• **Dataset entries**
━━━━

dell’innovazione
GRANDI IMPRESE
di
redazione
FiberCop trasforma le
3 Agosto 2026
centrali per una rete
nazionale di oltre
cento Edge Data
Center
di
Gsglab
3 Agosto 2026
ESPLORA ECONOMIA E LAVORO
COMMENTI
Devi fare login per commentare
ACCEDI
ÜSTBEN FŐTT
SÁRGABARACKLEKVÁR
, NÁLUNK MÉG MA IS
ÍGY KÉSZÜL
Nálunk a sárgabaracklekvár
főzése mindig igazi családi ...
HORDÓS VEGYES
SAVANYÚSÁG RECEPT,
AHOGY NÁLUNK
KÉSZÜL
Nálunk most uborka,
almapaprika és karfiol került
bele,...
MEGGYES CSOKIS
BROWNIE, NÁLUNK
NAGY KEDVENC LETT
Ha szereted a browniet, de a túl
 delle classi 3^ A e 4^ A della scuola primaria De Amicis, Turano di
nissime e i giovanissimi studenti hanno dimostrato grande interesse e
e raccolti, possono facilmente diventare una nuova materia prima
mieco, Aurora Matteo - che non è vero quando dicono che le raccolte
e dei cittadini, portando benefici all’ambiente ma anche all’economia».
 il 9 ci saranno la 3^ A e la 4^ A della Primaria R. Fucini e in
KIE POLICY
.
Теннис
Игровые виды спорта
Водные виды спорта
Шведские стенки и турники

━━━━

• **TASK**
Reproduce every line of the data above without a single change.

• **OUTPUT OF THE EXERCISE**
dell’innovazione
GRANDI IMPRESE
di
redazione
FiberCop trasforma le
3 Agosto 2026
centrali per una rete
nazionale di oltre
cento Edge Data
Center
di
Gsglab
3 Agosto 2026
ESPLORA ECONOMIA E LAVORO
COMMENTI
Devi fare login per commentare
ACCEDI
ÜSTBEN FŐTT
SÁRGABARACKLEKVÁR
, NÁLUNK MÉG MA IS
ÍGY KÉSZÜL
Nálunk a sárgabaracklekvár
főzése mindig igazi családi ...
HORDÓS VEGYES
SAVANYÚSÁG RECEPT,
AHOGY NÁLUNK
KÉSZÜL
Nálunk most uborka,
almapaprika és karfiol került
bele,...
MEGGYES CSOKIS
BROWNIE, NÁLUNK
NAGY KEDVENC LETT
Ha szereted a browniet, de a túl
 delle classi 3^ A e 4^ A della scuola primaria De Amicis, Turano di
nissime e i giovanissimi studenti hanno dimostrato grande interesse e
e raccolti, possono facilmente diventare una nuova materia prima
mieco, Aurora Matteo - che non è vero quando dicono che le raccolte
e dei cittadini, portando benefici all’ambiente ma anche all’economia».
 il 9 ci saranno la 3^ A e la 4^ A della Primaria R. Fucini e in
KIE POLICY
.
Теннис
Игровые виды спорта
Водные виды спорта
Шведские стенки и турники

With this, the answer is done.